What's the fastest way to take Mean of a Tensor in given slot?

Here is a compiled version of Total that is faster for intermediate levels:

total[d_, l_] := With[
    {o = ConstantArray[1., Dimensions[d][[l]]], n = Length@Dimensions@d-l+1},
    Switch[l,
        1, o.d,

        Length@Dimensions@d, d.o,

        _,
        With[{fc = Compile[{{data, _Real, n}}, o.data, RuntimeAttributes->{Listable}]},
            fc[d]
        ]
    ]
]

For your higher rank example:

d = RandomReal[{-1, 1}, {400, 500, 300}];

r1 = total[d, 2]; //RepeatedTiming
r2 = Total[d, {2}]; //RepeatedTiming

r1 == r2

{0.0632, Null}

{0.11, Null}

True

I will leave the modification to compute the mean instead to you.

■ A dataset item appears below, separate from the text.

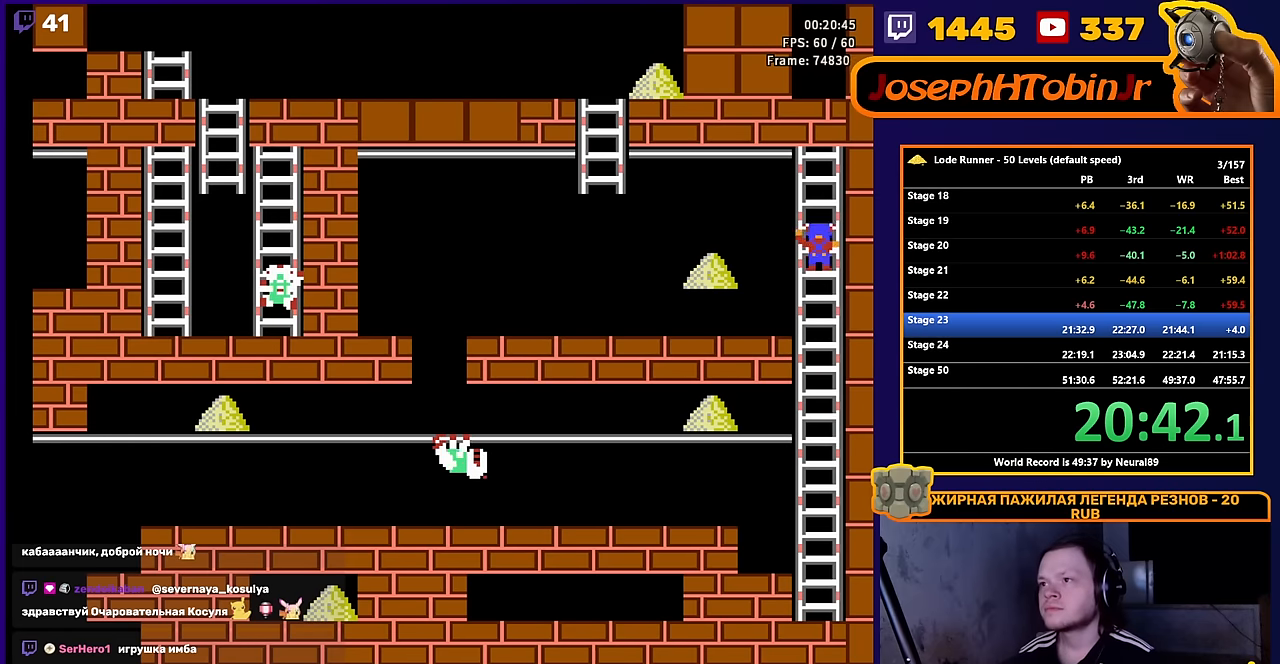
{"buttons": ["DPAD_LEFT"], "events": [[316, "DPAD_LEFT", "down"], [333, "DPAD_UP", "up"]]}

First, don't use TensorQ. It is undocumented and may change in the future. The documented function to use is ArrayQ. Second, here an arbitrary-rank version of your function,

mean[A_?ArrayQ, slot_] :=  With[
   {d = Part[Dimensions[A], slot]}, 
   ConstantArray[1./d, d].Transpose[A, 1 <-> slot]
]

Unfortunately, it is slower than Total for higher-rank, because the cost of rearranging memory is too high. I suspect that Carl's approach is probably the best you can do, but I can't immediately prove that.